• DATA EXCERPTS
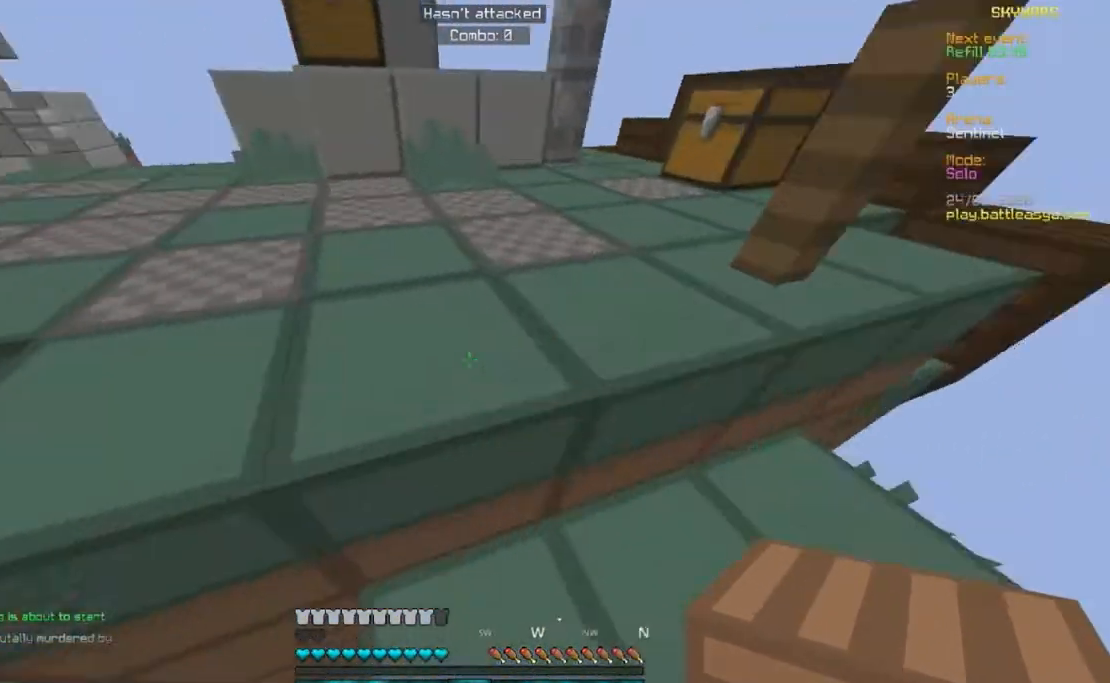
{"keys": ["w"], "mouse": [], "events": []}
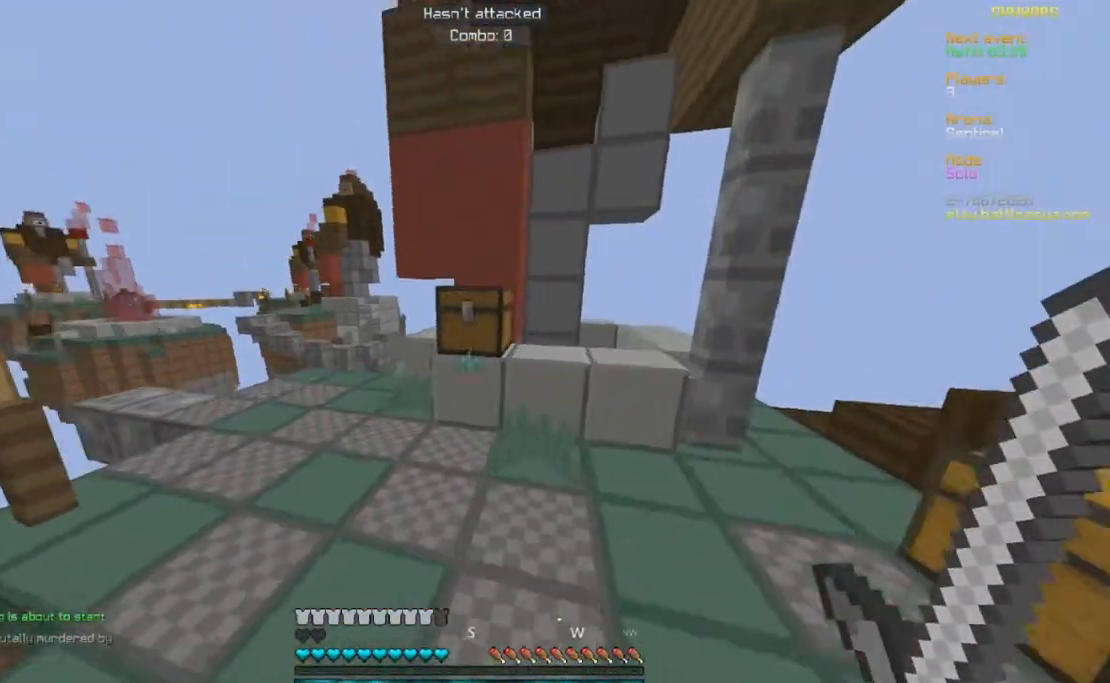
{"keys": [], "mouse": []}
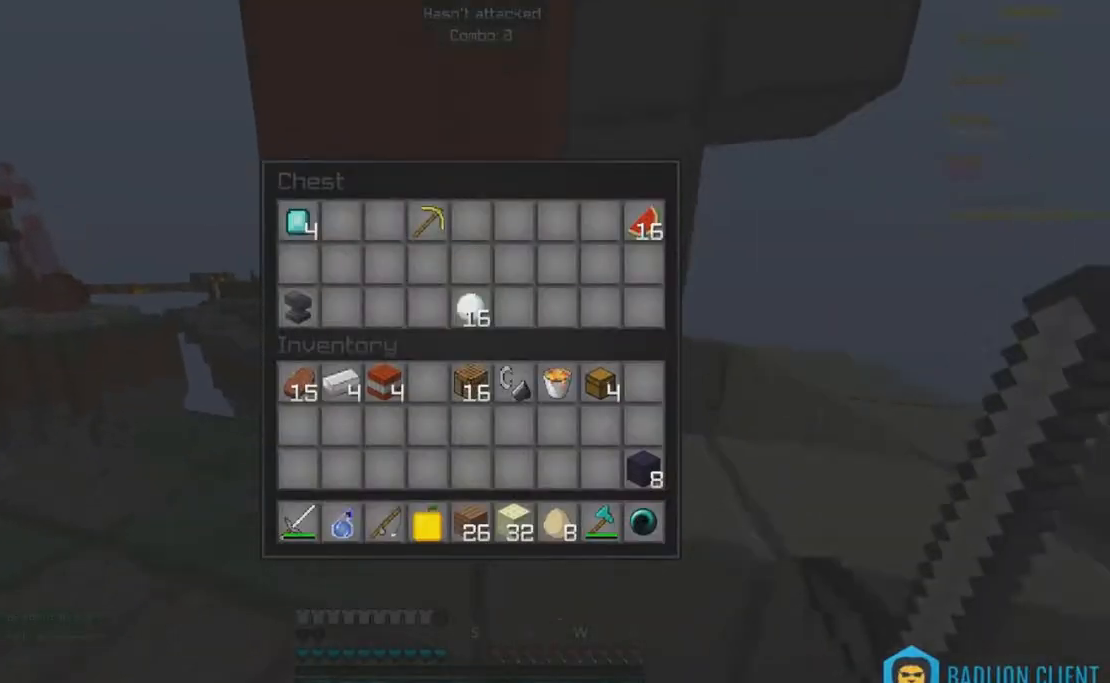
{"keys": [], "mouse": [], "events": []}
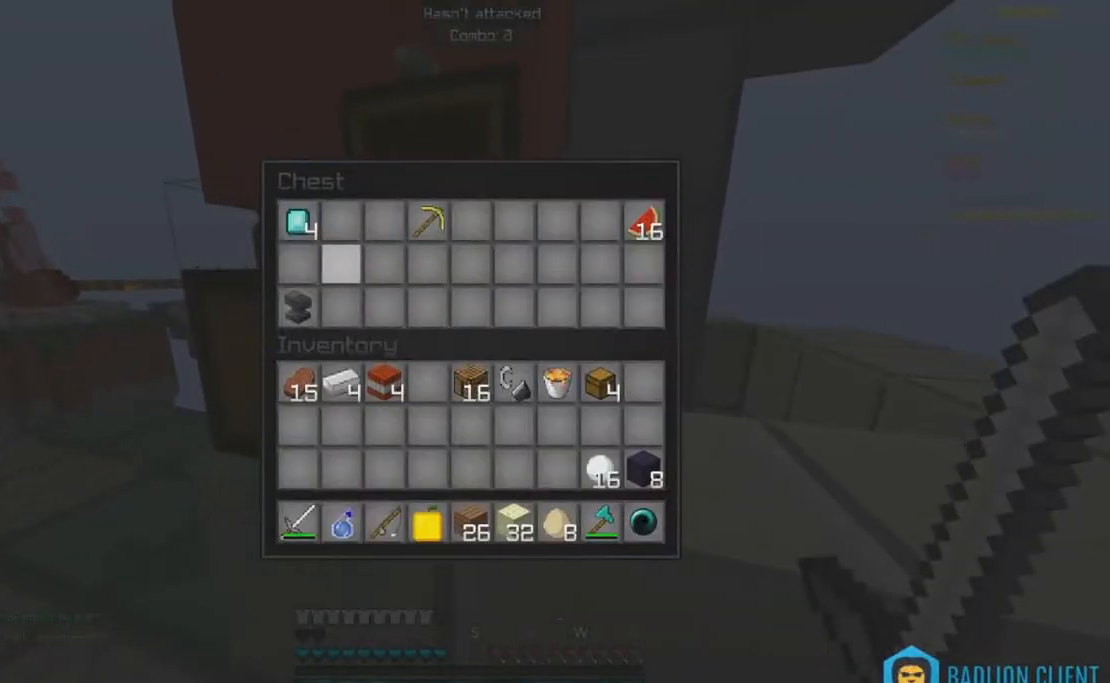
{"keys": [], "mouse": [], "events": []}
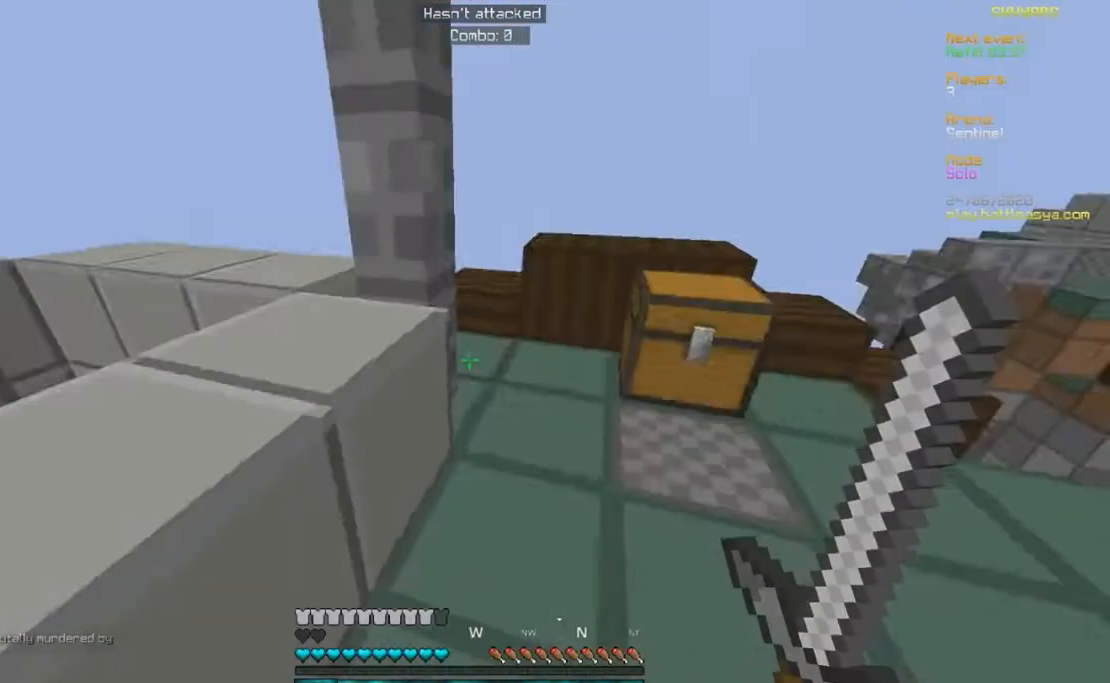
{"keys": [], "mouse": []}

• YOUR OBJECTIVE
Every line of the material above must be written out exactly, with no pictures.

• EXERCISE ANSWER
{"keys": ["w"], "mouse": [], "events": []}
{"keys": [], "mouse": []}
{"keys": [], "mouse": [], "events": []}
{"keys": [], "mouse": [], "events": []}
{"keys": [], "mouse": []}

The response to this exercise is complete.